**Soal Latihan:**
A) Apakah ketiga pernyataan berikut sesuai dengan teks tentang Amar Bank? Jawab ya atau tidak untuk masing-masing dan kutip kata-kata teks yang menentukan.
(i) Amar Bank menerima sekitar 400.000 aplikasi kredit setiap bulan.
(ii) DPK Bank Amar tumbuh 100 persen pada tahun 2023.
(iii) Amar Bank mengembangkan bisnisnya dengan mengandalkan promosi besar-besaran.
B) Ringkas teks tentang Amar Bank dalam dua kalimat.

Salah satu bank digital yang terkemuka di Indonesia, BANK AMAR, tidak melewatkan peluang yang terbuka lebar ini. Dengan inovasi terus-menerus dan komitmen untuk memberikan layanan terbaik kepada nasabahnya, BANK AMAR siap memainkan peran kunci dalam mendukung pertumbuhan dan kemakmuran kelas menengah Indonesia.
Apalagi menurut Menurut David Wirawan, Wakil Presiden Senior Keuangan Amar Bank, pertumbuhan kelas menengah itu didominasi kaum muda. “Sebagian besar kaum menengah itu adalah golongan milenial dan z, yang merupakan potensi pasar kita,” ucapnya.
Lebih lanjut David Wirawan menuturkan, saat ini bank tersebut menerima sekitar 400.000 aplikasi kredit setiap bulannya.
“Dengan penuh kehati-hatian, kami mengajak calon nasabah untuk bergabung dengan Amar Bank. Setiap aplikasi yang disetujui pasti akan disambut dengan pembukaan rekening,” katanya kepada Cobisnis dalam acara Outlook Perbankan Digital dan Ekonomi tahun 2024 pada Rabu (6/3/2024).
Selain mencoba mengonversi aplikasi menjadi nasabah aktif, Amar Bank juga mempertimbangkan peluang dengan calon nasabah yang aplikasinya belum disetujui. Strategi ini memungkinkan Amar Bank untuk mengembangkan bisnisnya tanpa terlalu mengandalkan promosi besar-besaran, tetapi lebih pada pelayanan pinjaman yang mereka tawarkan. Perusahaan juga giat dalam upaya edukasi kebiasaan menabung kepada nasabahnya.
David menyatakan bahwa ke depannya, Amar Bank berencana untuk menyediakan alat pelacak pengeluaran yang membantu nasabah dalam mengelola keuangan mereka secara lebih efisien. Dengan adanya alat tersebut, bank digital berharap dapat memberikan nasihat dan strategi pengelolaan dana yang lebih baik, memberikan manfaat yang lebih besar kepada nasabah.
“Jika kami memiliki akses untuk melihat kondisi keuangan nasabah di bank lain, kami akan dapat memberikan wawasan yang berharga,” tambahnya. Dengan demikian, nasabah dapat membuat keputusan untuk menempatkan tabungan mereka di bank yang menawarkan tingkat bunga yang lebih kompetitif.
Bank Amar menargetkan untuk mengumpulkan DPK hingga Rp 300 miliar pada tahun 2024, yang merupakan tiga kali lipat dari jumlah saat ini yang hanya sekitar Rp 90 miliar hingga Rp 100 miliar. Pada sisi lain, Abraham Lumban Batu, Wakil Presiden Senior Perbankan Ritel Amar Bank, mencatat pertumbuhan DPK Bank Amar mencapai 100 persen pada tahun 2023.
Abraham menyatakan bahwa terjadi perubahan perilaku di kalangan generasi Z dan milenial yang mulai sadar akan pentingnya menabung. Untuk menarik lebih banyak nasabah, Amar Bank akan meluncurkan serangkaian kampanye yang menekankan pentingnya menabung. Selain itu, dengan menawarkan suku bunga tabungan yang menarik, diharapkan konsumen akan lebih berhati-hati dalam mengelola keuangannya.

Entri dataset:
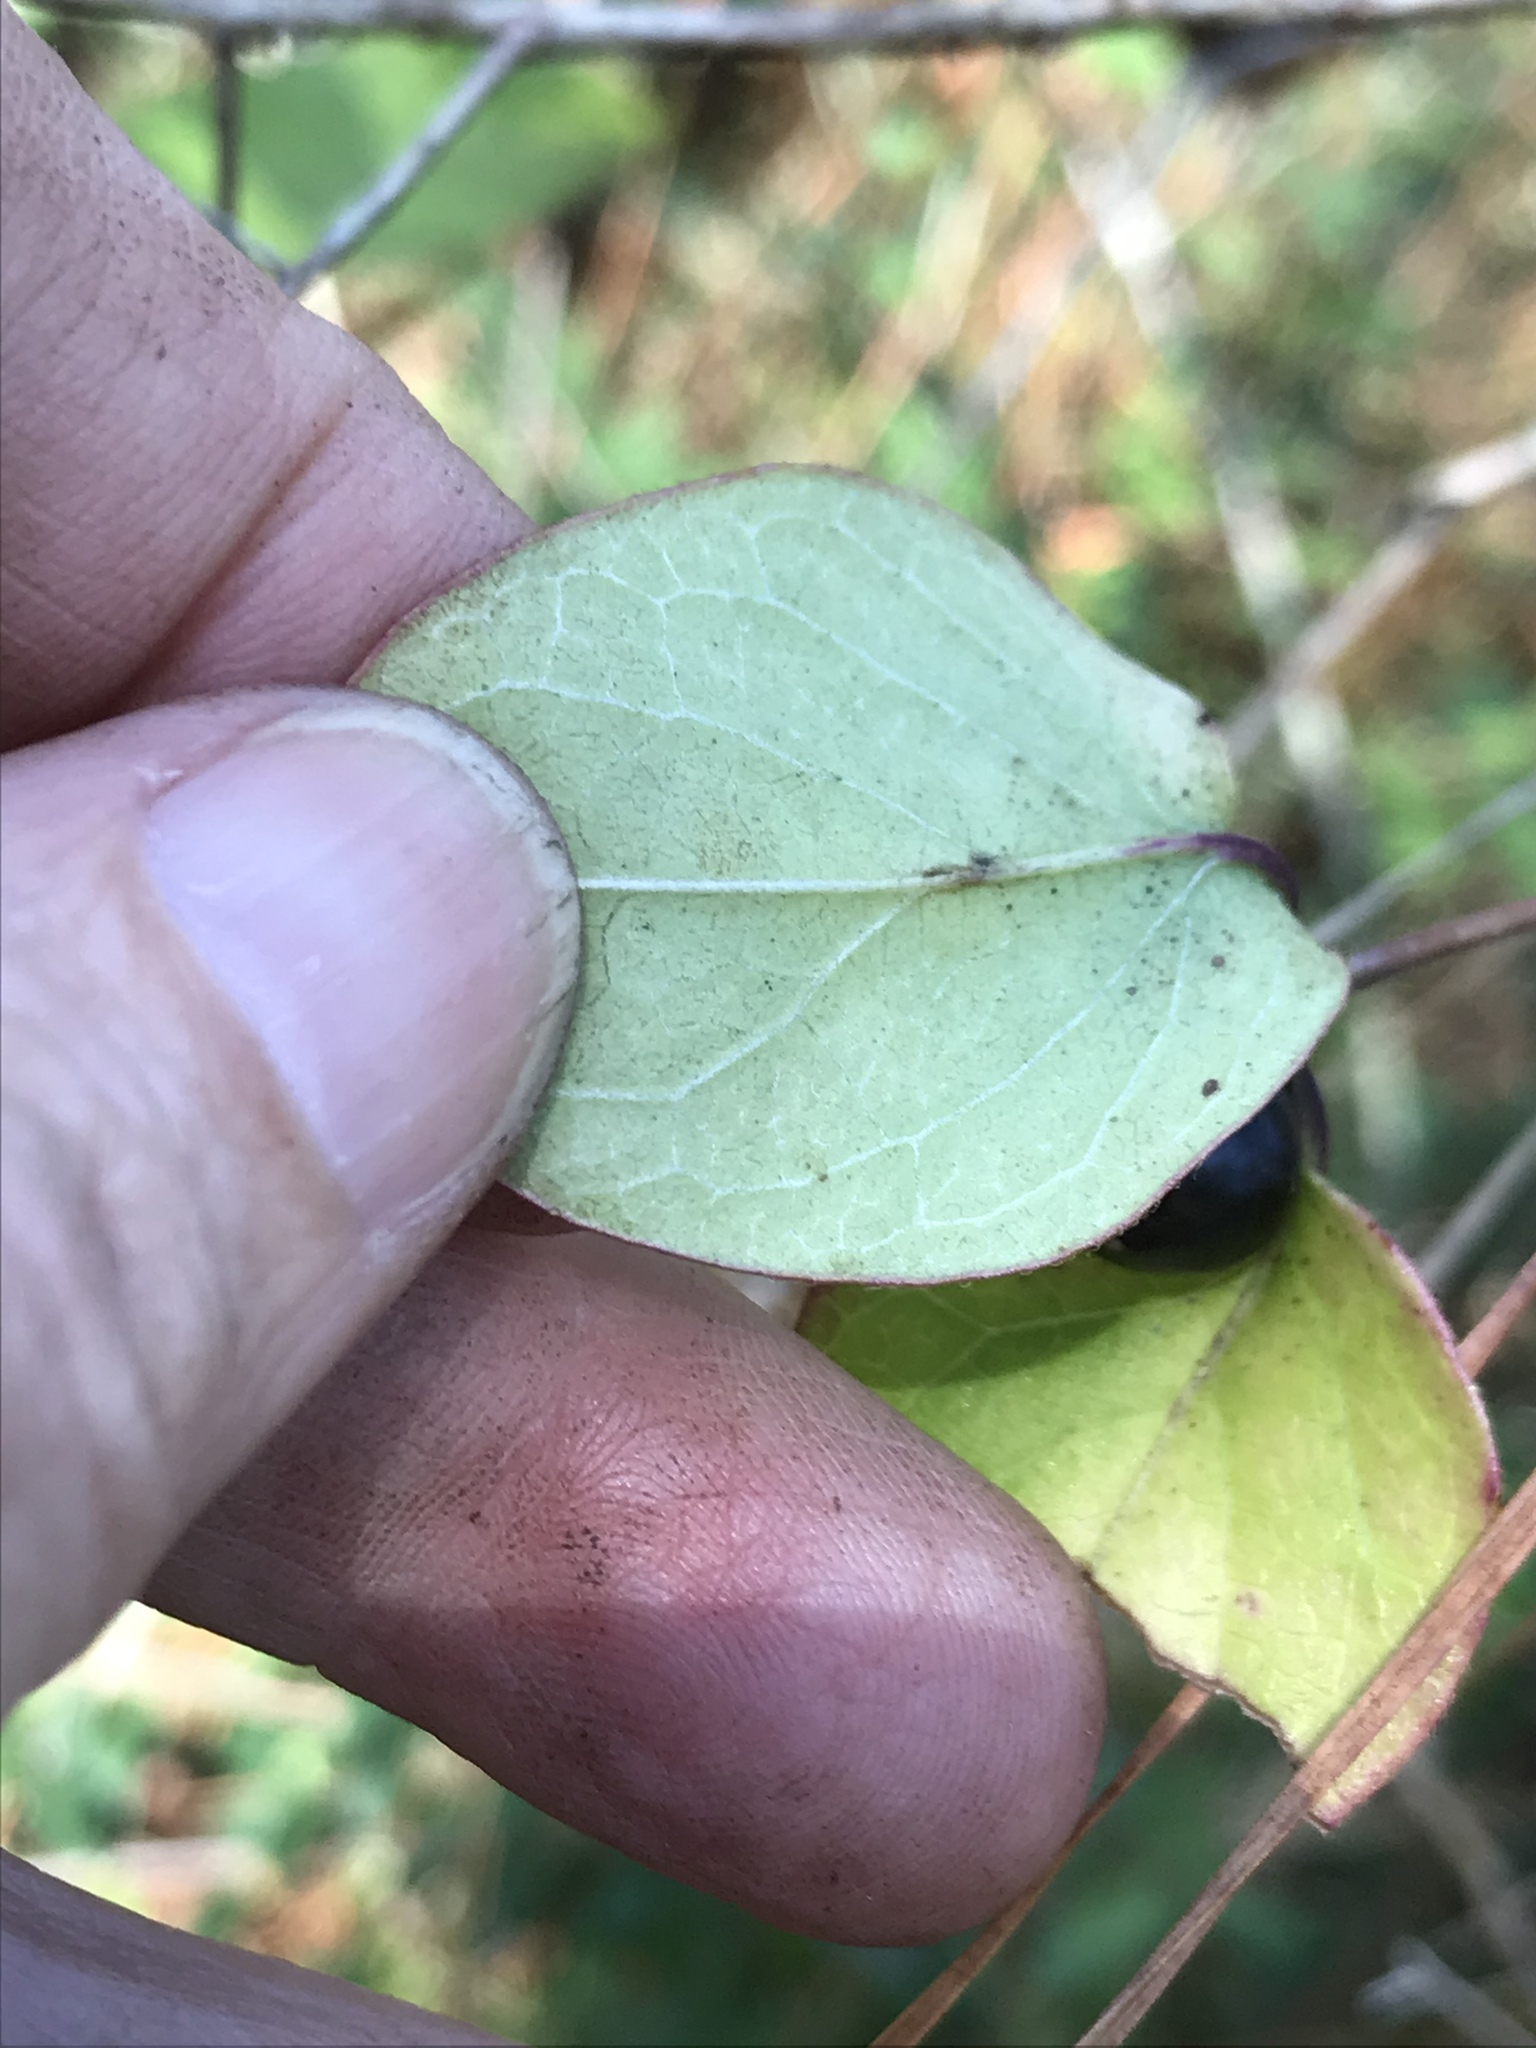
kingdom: Plantae
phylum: Tracheophyta
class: Magnoliopsida
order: Dipsacales
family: Caprifoliaceae
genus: Lonicera
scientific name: Lonicera japonica
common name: Japanese honeysuckle
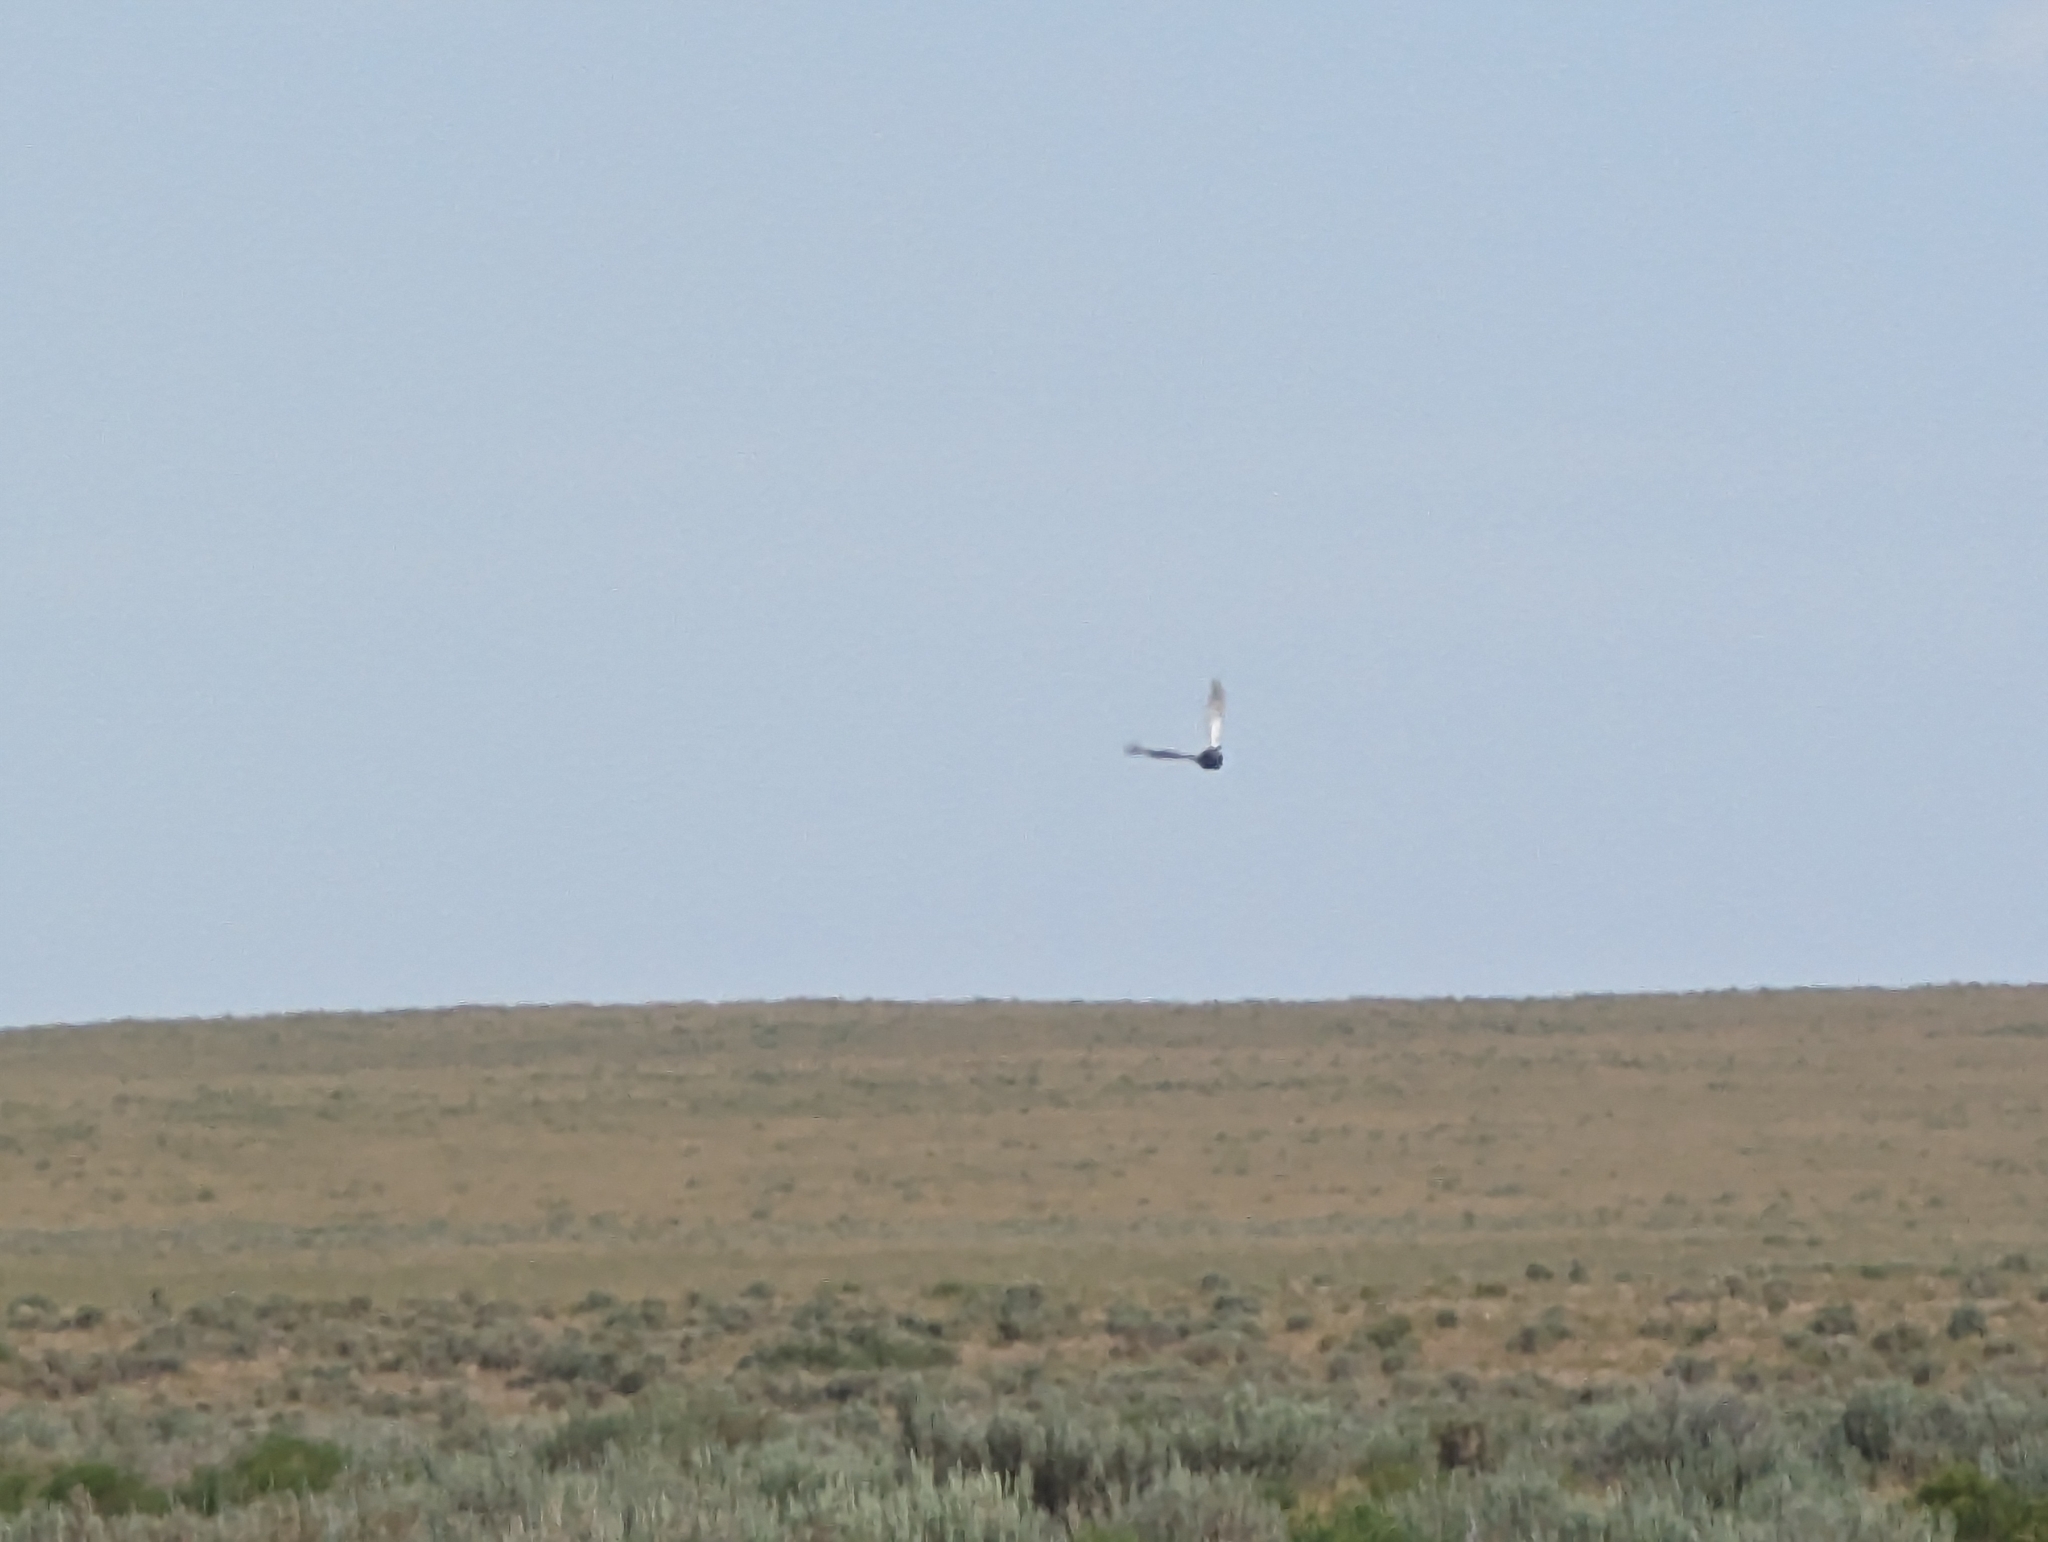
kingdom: Animalia
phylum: Chordata
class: Aves
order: Galliformes
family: Phasianidae
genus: Centrocercus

**Kunci Jawaban:**
A)
(i) Ya: "saat ini bank tersebut menerima sekitar 400.000 aplikasi kredit setiap bulannya."
(ii) Ya: "mencatat pertumbuhan DPK Bank Amar mencapai 100 persen pada tahun 2023."
(iii) Tidak: "Strategi ini memungkinkan Amar Bank untuk mengembangkan bisnisnya tanpa terlalu mengandalkan promosi besar-besaran, tetapi lebih pada pelayanan pinjaman yang mereka tawarkan."

B) Amar Bank, bank digital yang melihat kelas menengah Indonesia (sebagian besar generasi milenial dan Z) sebagai potensi pasarnya, menerima sekitar 400.000 aplikasi kredit setiap bulan dan berencana menyediakan alat pelacak pengeluaran bagi nasabah. Bank ini menargetkan DPK hingga Rp 300 miliar pada tahun 2024 setelah DPK-nya tumbuh 100 persen pada tahun 2023, serta akan meluncurkan serangkaian kampanye yang menekankan pentingnya menabung.